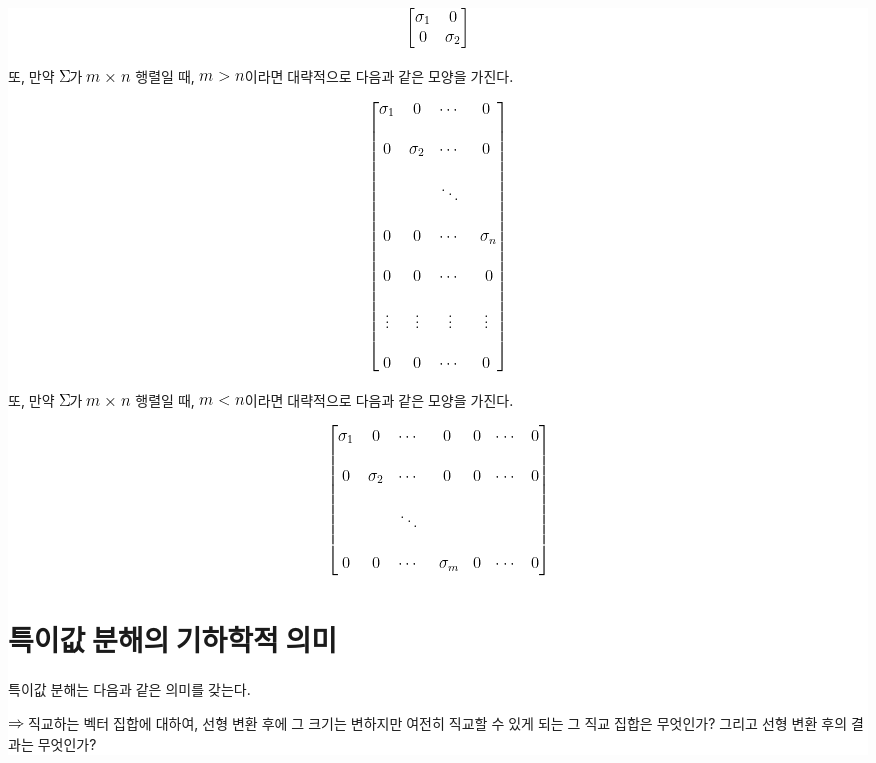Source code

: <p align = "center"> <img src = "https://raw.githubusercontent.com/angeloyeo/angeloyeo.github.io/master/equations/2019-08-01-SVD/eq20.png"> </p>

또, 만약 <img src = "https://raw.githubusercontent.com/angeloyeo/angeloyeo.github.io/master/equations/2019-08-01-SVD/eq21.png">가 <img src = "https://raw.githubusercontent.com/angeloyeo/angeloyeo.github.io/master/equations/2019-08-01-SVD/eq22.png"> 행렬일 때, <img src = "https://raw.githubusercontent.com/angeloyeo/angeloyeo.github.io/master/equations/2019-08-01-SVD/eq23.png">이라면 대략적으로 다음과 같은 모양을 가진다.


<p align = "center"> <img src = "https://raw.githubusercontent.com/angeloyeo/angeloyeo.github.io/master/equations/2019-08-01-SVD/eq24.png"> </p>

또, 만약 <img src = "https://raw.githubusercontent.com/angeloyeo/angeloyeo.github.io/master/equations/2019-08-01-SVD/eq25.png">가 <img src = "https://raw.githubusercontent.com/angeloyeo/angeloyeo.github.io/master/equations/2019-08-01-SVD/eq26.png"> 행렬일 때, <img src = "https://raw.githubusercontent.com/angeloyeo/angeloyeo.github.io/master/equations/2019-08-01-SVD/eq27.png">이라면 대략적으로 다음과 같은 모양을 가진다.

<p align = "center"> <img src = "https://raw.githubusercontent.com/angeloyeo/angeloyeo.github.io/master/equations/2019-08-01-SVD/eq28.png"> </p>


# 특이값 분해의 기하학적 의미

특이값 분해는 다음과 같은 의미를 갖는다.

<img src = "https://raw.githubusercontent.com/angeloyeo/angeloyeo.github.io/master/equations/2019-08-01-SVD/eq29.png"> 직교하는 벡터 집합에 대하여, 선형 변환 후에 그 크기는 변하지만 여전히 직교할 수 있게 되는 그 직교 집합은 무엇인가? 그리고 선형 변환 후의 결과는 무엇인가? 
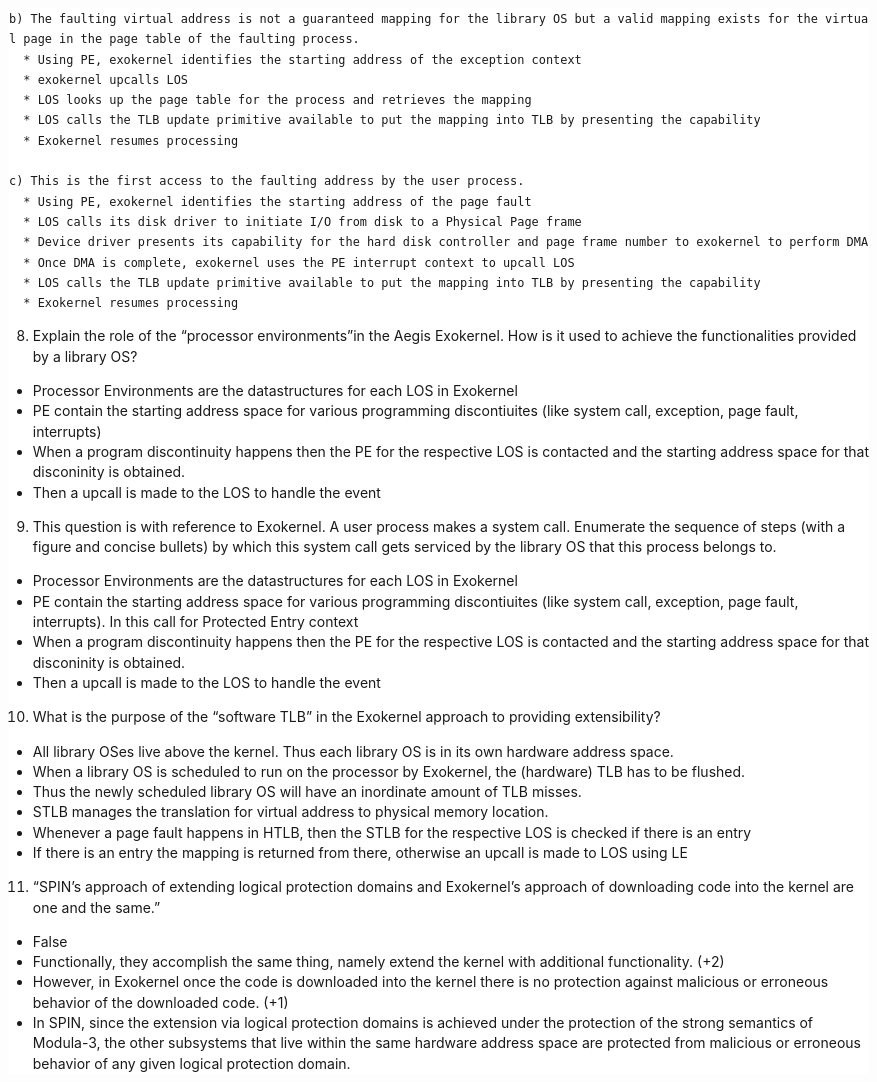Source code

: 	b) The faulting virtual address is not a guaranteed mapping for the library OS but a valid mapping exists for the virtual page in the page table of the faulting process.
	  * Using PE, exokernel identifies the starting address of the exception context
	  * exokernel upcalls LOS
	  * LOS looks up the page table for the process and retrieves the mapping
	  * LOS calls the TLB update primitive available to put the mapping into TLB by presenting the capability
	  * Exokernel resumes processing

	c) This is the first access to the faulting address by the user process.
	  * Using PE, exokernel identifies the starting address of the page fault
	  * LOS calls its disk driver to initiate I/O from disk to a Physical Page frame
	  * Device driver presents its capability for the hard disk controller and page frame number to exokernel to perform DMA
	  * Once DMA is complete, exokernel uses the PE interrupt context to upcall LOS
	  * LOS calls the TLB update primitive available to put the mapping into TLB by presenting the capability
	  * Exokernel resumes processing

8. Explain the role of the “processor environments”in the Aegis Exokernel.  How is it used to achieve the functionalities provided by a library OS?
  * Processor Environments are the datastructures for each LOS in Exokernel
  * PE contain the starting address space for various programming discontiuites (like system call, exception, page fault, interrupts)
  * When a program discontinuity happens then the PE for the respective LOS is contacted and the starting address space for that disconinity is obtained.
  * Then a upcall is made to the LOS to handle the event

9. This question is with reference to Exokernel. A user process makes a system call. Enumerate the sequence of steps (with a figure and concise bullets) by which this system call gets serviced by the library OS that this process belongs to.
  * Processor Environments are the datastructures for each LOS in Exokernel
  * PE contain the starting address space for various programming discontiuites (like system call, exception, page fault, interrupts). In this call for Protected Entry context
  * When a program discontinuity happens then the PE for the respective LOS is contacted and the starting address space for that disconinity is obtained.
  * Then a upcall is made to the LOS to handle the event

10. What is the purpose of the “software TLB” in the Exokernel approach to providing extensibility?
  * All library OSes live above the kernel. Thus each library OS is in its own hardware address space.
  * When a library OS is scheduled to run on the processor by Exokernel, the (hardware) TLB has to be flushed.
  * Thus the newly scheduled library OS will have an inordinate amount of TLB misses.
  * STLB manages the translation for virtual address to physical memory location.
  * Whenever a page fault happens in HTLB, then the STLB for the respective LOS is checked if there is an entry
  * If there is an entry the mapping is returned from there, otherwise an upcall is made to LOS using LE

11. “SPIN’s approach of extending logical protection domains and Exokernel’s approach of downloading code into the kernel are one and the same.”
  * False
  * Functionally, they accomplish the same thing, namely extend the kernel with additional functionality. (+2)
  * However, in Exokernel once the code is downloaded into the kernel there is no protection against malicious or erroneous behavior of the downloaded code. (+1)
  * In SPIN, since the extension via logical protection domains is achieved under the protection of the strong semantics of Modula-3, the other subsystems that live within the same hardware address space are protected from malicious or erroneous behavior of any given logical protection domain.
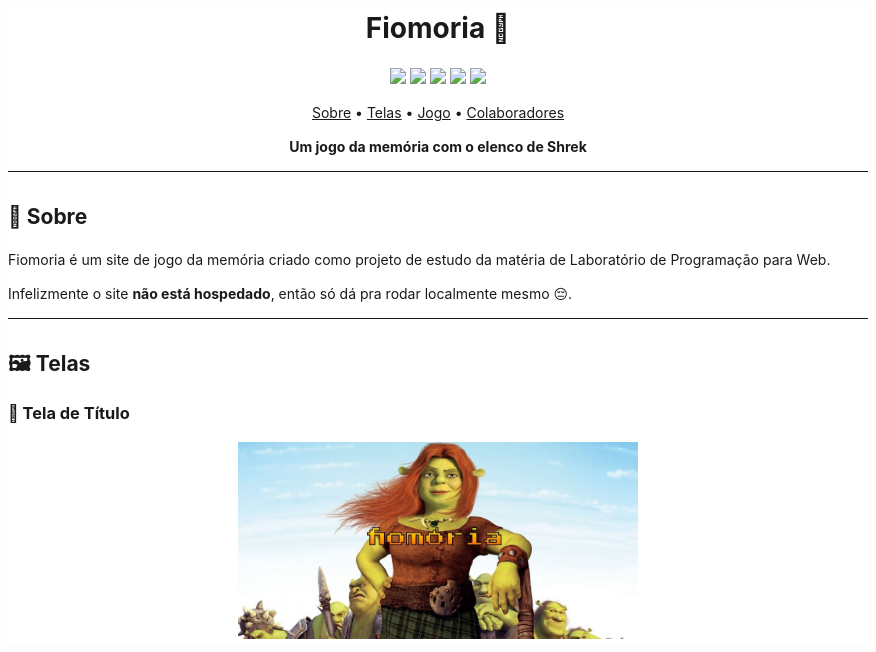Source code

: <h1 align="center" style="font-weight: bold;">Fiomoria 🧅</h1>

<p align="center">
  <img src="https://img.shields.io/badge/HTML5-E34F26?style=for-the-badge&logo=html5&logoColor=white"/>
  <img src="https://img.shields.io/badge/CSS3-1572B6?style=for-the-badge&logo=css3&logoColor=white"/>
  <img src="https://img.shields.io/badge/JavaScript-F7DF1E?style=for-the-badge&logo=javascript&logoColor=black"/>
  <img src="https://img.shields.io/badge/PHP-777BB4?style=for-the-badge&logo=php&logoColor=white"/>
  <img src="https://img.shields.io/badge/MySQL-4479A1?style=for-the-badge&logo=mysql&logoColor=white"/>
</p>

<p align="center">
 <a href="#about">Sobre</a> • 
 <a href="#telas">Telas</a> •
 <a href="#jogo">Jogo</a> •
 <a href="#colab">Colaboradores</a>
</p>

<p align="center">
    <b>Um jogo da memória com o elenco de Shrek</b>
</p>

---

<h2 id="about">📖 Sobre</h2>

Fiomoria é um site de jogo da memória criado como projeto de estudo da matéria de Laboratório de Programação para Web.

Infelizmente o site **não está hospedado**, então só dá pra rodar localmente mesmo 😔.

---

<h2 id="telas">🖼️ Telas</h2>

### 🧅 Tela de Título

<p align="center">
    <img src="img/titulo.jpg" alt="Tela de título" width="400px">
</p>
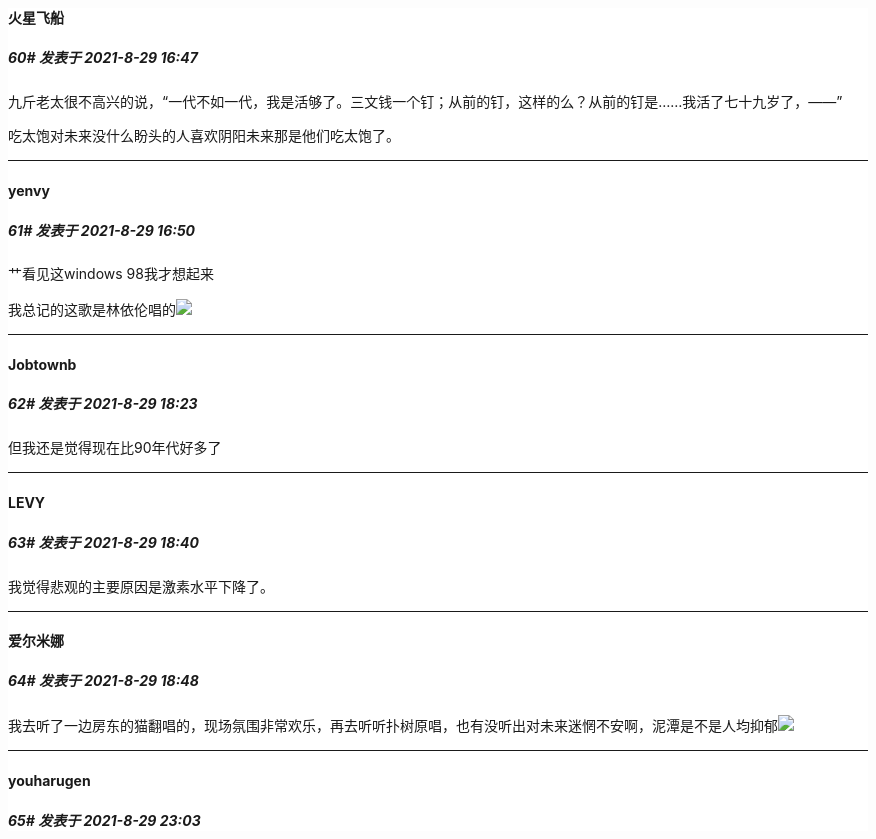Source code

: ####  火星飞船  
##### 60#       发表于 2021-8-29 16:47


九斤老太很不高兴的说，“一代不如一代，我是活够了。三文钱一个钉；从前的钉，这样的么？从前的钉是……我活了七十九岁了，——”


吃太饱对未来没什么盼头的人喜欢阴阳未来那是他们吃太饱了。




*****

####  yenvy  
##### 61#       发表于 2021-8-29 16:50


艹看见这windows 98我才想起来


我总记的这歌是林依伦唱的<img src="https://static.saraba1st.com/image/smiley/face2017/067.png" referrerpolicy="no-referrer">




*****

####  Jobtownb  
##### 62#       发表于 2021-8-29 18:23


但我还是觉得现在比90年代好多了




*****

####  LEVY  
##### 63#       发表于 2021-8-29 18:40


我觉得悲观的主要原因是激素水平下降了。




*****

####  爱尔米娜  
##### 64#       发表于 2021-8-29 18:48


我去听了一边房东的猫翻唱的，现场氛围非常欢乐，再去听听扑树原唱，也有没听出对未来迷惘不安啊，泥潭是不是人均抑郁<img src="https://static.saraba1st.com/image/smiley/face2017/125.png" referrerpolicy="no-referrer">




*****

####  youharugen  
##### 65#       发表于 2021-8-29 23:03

-----

__ASSIGNMENT__: Wherever the string "disk" appears in the entries above, return the line it appears on.

__OUTPUT__:
	  * LOS calls its disk driver to initiate I/O from disk to a Physical Page frame
	  * Device driver presents its capability for the hard disk controller and page frame number to exokernel to perform DMA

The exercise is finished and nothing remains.